Exercise directions: Begin the copy at the line containing "left hip: (395, 428)" in the data below and end it at the line containing "right shoulder: (220, 428)", keeping each line exact and leaving out pictures.

Collection entries:
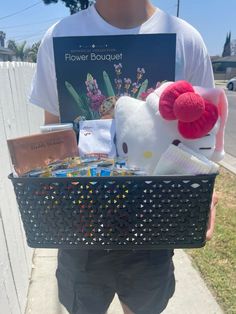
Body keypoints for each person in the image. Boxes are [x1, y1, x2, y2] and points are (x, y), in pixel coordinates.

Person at [29, 1, 218, 313]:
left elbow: (203, 135)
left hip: (153, 227)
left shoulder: (185, 40)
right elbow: (53, 134)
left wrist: (205, 196)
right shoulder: (59, 36)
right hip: (81, 230)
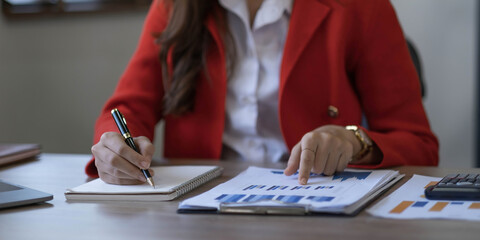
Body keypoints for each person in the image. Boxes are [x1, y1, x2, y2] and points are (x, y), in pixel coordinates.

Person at [88, 0, 439, 185]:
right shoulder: (174, 6)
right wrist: (115, 147)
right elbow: (127, 109)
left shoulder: (361, 7)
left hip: (317, 210)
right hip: (199, 214)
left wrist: (353, 141)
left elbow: (418, 143)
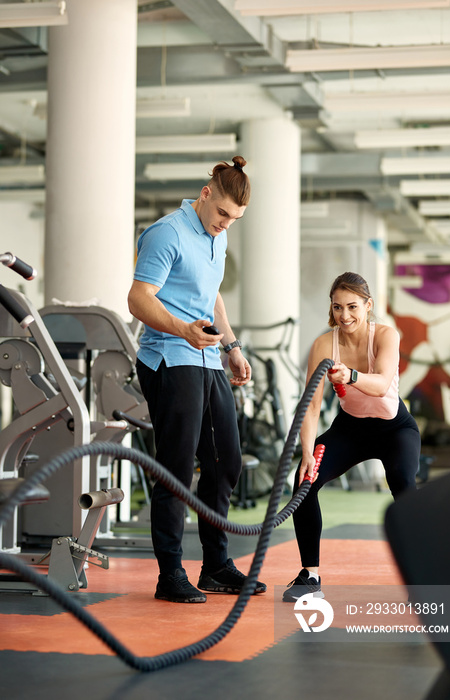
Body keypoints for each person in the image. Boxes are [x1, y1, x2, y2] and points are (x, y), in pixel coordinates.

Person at [128, 156, 266, 603]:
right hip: (168, 356)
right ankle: (170, 574)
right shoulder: (167, 233)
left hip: (207, 359)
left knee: (226, 462)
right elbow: (137, 298)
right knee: (177, 468)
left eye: (235, 219)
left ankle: (216, 566)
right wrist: (182, 329)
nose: (226, 224)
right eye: (223, 213)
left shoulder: (215, 237)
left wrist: (232, 347)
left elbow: (212, 296)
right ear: (206, 194)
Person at [283, 271, 420, 602]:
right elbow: (311, 407)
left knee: (403, 483)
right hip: (351, 428)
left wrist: (351, 375)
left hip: (395, 428)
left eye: (353, 307)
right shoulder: (323, 345)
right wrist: (306, 455)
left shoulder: (386, 334)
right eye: (337, 307)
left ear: (368, 305)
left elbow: (384, 383)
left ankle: (422, 573)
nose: (345, 316)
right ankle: (310, 576)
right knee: (304, 483)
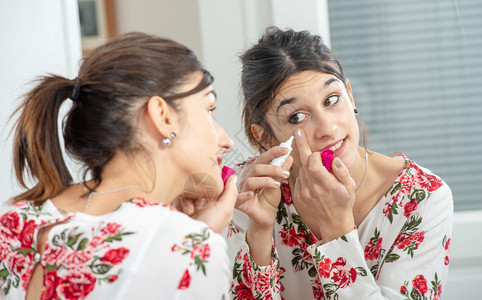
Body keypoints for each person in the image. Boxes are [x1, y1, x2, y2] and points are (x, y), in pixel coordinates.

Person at [0, 32, 252, 299]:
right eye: (208, 109)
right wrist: (195, 241)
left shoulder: (16, 222)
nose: (227, 141)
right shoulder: (192, 247)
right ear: (163, 117)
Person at [227, 27, 453, 299]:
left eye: (331, 100)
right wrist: (260, 230)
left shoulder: (422, 198)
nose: (327, 128)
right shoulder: (250, 191)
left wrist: (336, 229)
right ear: (264, 137)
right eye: (297, 117)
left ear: (350, 95)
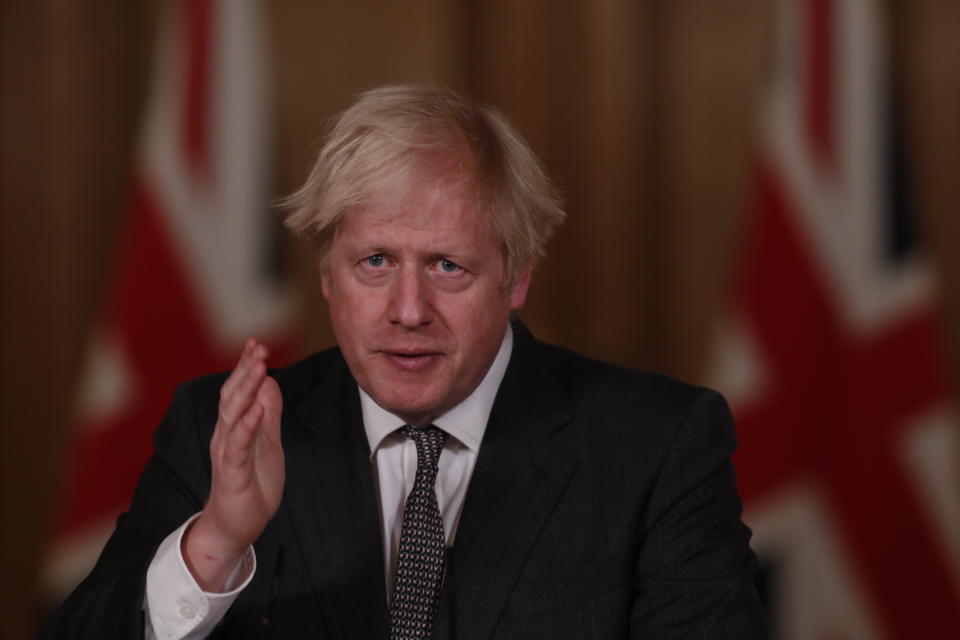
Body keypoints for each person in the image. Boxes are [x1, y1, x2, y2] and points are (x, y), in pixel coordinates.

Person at [42, 85, 766, 639]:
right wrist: (218, 541)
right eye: (376, 262)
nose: (408, 309)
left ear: (516, 277)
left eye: (448, 266)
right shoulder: (220, 428)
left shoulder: (657, 445)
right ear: (328, 275)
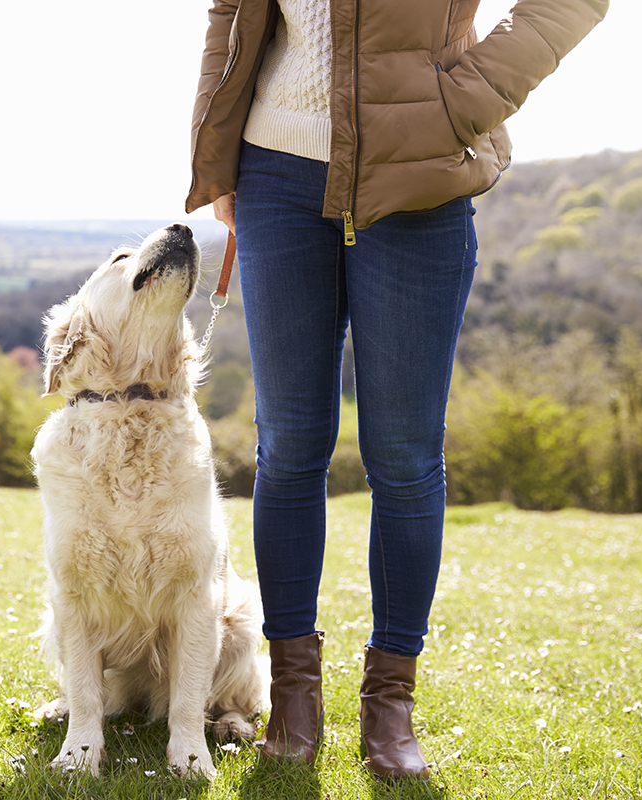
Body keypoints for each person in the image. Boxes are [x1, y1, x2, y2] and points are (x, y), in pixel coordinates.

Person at [187, 0, 608, 781]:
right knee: (288, 446)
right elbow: (233, 13)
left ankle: (390, 704)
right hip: (277, 174)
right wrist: (216, 154)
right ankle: (294, 694)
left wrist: (462, 102)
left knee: (406, 458)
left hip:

Task response:
left hip: (395, 428)
left eye: (353, 307)
right shoulder: (323, 345)
right wrist: (306, 455)
left shoulder: (386, 334)
right eye: (337, 307)
left ear: (368, 305)
left elbow: (384, 383)
left ankle: (422, 573)
nose: (345, 316)
right ankle: (310, 576)
right knee: (304, 483)
Body keypoints for each person in the image. Boxes are [x1, y1, x2, y2] and points are (x, y), in pixel coordinates.

Person at [0, 32, 252, 299]:
right eye: (208, 109)
right wrist: (195, 241)
left shoulder: (16, 222)
nose: (227, 141)
right shoulder: (192, 247)
right ear: (163, 117)
Person at [227, 27, 453, 299]:
left eye: (331, 100)
right wrist: (260, 230)
left shoulder: (422, 198)
nose: (327, 128)
right shoulder: (250, 191)
left wrist: (336, 229)
right ear: (264, 137)
right eye: (297, 117)
left ear: (350, 95)
Body keypoints for each person in the image. Boxes are [x1, y1, x2, y2] and points are (x, y), in pixel coordinates.

Person at [42, 85, 766, 639]:
right wrist: (218, 541)
right eye: (376, 262)
nose: (408, 309)
left ear: (516, 277)
left eye: (448, 266)
right shoulder: (220, 428)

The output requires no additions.